─── PASSAGE PROVIDED

Decay widths (Γ) and lifetimes (τ) are simply related by τ = 1/Γ:

// Top quark (very short-lived, Γ = 1.42 GeV)
quantity top_width = energy(1.42 * GeV);
quantity top_lifetime = duration(1. / top_width);  // ~5×10⁻²⁵ s

// Muon (relatively long-lived, Γ = 3×10⁻¹⁹ GeV)
quantity muon_width = energy(2.996e-19 * GeV);
quantity muon_lifetime = duration(1. / muon_width);  // ~2.2 μs

Type Safety in Action¶

The quantity hierarchy prevents common errors. There are two ways to constrain function parameters:

Non-template — fixes the unit and representation; the quantity-spec form adds a kind constraint:

void process(quantity<GeV, double> e)                    { /* accepts any quantity of energy kind */ }
void process(quantity<energy[GeV], double> e)            { /* energy, mass, momentum, acceleration */ }
void process(quantity<mass[GeV], double> m)              { /* only mass */ }

void process(quantity<inverse(GeV), double> x)           { /* any inverse-energy quantity */ }
void process(quantity<duration[inverse(GeV)], double> t) { /* only duration */ }

void process(quantity<one, double> x)                    { /* any dimensionless: speed, velocity, angular_measure */ }
void process(quantity<speed[one], double> v)             { /* speed and velocity (not angular_measure) */ }

Template — accepts any unit and representation of the right kind:

void process(QuantityOf<energy> auto e)         { /* energy, mass, momentum, acceleration */ }
void process(QuantityOf<mass> auto m)           { /* only mass */ }
void process(QuantityOf<inverse_energy> auto x) { /* duration, length */ }
void process(QuantityOf<duration> auto t)       { /* only duration */ }
void process(QuantityOf<speed> auto v)          { /* accepts speed, velocity (not angular_measure) */ }

For example:

void compute_rest_energy(QuantityOf<mass> auto m)
{
  quantity E0 = m;
  // ...
}

quantity m = mass(0.938 * GeV);
quantity p = momentum(3. * GeV);

compute_rest_energy(m);      // ✓ OK
// compute_rest_energy(p);   // ✗ Compile-time error: momentum is not mass

// But you can explicitly convert if you know what you're doing
compute_rest_energy(quantity_cast<mass>(p));  // ✓ Explicit cast OK

Converting from Natural to SI¶

Since natural units form a system of quantities incompatible with ISQ, there is no automatic unit conversion. Instead, extract the numerical value and apply the appropriate physical constant using SI defining constants from constants.h. The optional template parameter To selects the output unit (defaulting to the SI base unit); the UnitOf<isq::...> constraint rejects incompatible units at compile time:

template<UnitOf<isq::duration> auto To = si::second>
quantity<To> to_isq(QuantityOf<natural::duration> auto t)

──────
─── SUPPLIED DATA

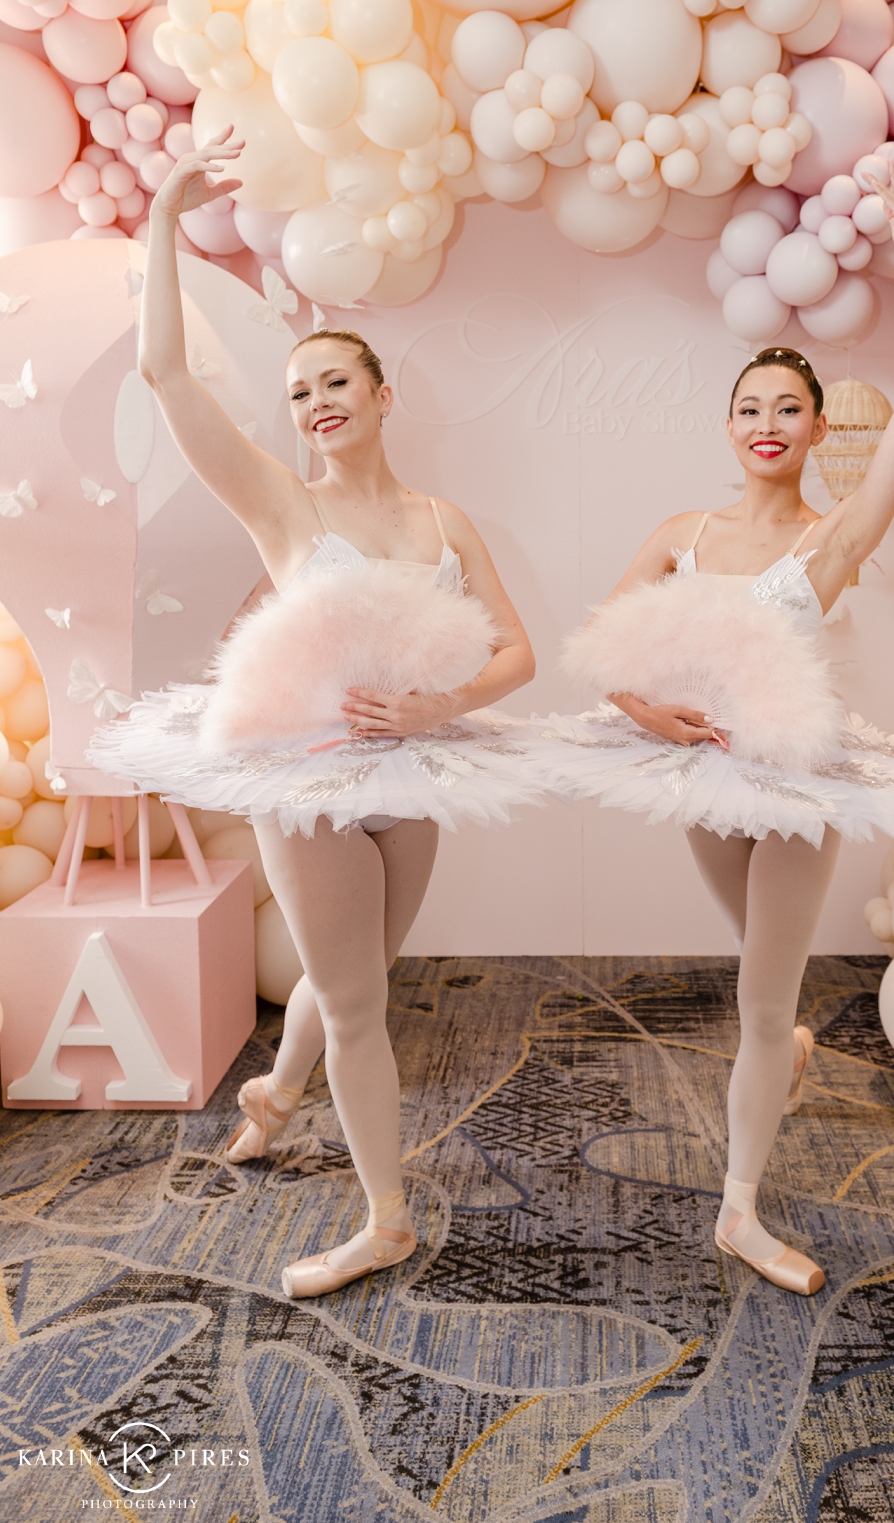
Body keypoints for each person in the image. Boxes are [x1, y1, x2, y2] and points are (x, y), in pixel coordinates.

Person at [92, 129, 539, 1299]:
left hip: (414, 778)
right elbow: (168, 379)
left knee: (360, 987)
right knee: (351, 1006)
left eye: (335, 381)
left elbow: (518, 652)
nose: (315, 402)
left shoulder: (445, 522)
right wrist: (164, 215)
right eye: (298, 393)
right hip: (311, 782)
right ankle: (385, 1217)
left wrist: (437, 704)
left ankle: (278, 1096)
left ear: (384, 395)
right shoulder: (284, 511)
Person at [526, 168, 894, 1296]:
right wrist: (650, 713)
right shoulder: (683, 530)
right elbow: (606, 641)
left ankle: (739, 1211)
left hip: (792, 786)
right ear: (728, 428)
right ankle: (787, 1048)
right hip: (697, 782)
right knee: (756, 971)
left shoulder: (830, 541)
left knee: (762, 1002)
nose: (768, 424)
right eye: (750, 408)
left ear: (817, 426)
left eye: (788, 407)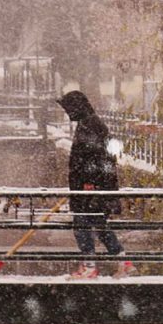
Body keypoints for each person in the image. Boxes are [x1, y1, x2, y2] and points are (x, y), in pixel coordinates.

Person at [56, 90, 134, 278]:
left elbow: (96, 157)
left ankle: (90, 266)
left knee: (81, 223)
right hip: (94, 186)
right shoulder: (89, 123)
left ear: (77, 108)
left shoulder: (89, 126)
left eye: (68, 109)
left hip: (90, 187)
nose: (67, 113)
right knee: (99, 223)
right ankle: (124, 262)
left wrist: (88, 182)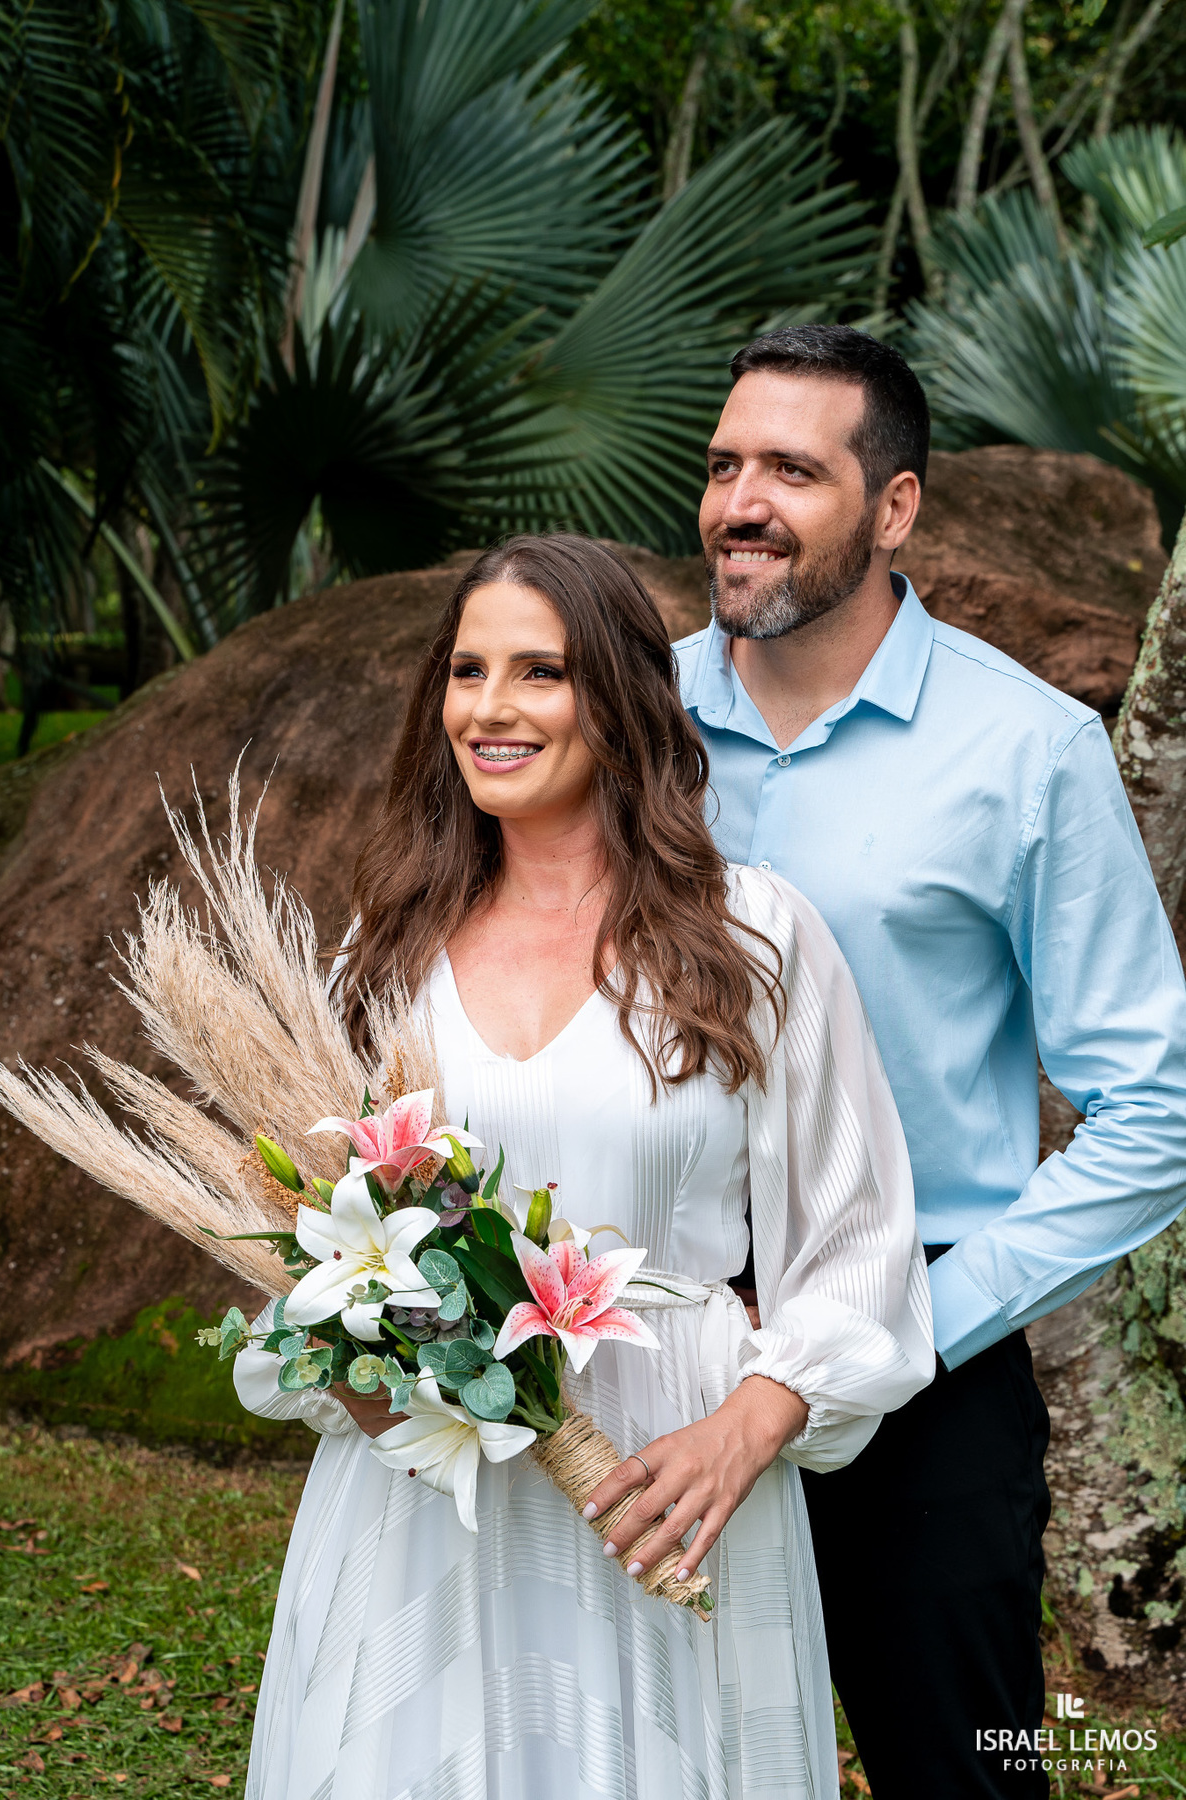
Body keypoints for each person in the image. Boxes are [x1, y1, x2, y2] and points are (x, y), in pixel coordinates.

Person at [231, 533, 933, 1800]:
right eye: (466, 671)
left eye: (540, 673)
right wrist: (368, 1378)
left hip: (674, 1478)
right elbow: (312, 1249)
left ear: (619, 696)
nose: (491, 709)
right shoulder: (384, 958)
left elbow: (858, 1240)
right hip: (428, 1504)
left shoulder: (751, 936)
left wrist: (749, 1428)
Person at [675, 322, 1186, 1800]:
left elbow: (1154, 1111)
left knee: (965, 1769)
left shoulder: (1026, 751)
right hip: (656, 1348)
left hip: (926, 1363)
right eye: (722, 465)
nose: (737, 502)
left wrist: (917, 1324)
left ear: (895, 507)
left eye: (789, 468)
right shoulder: (626, 720)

──────

• STUDY QUESTIONS:
a – Retype a portion of the natural-units passage, starting at the words that contain "Since natural units" and stopping after "to_isq(QuantityOf<natural::duration> auto t)".
b – According to the natural-units passage, why does calling compute_rest_energy with p fail to compile?
This listing was drawn from a separate source unrelated to the natural-units passage.

• TASK-BY-TASK RESULTS:
a –
Since natural units form a system of quantities incompatible with ISQ, there is no automatic unit conversion. Instead, extract the numerical value and apply the appropriate physical constant using SI defining constants from constants.h. The optional template parameter To selects the output unit (defaulting to the SI base unit); the UnitOf<isq::...> constraint rejects incompatible units at compile time:

template<UnitOf<isq::duration> auto To = si::second>
quantity<To> to_isq(QuantityOf<natural::duration> auto t)

b – Because momentum is not mass.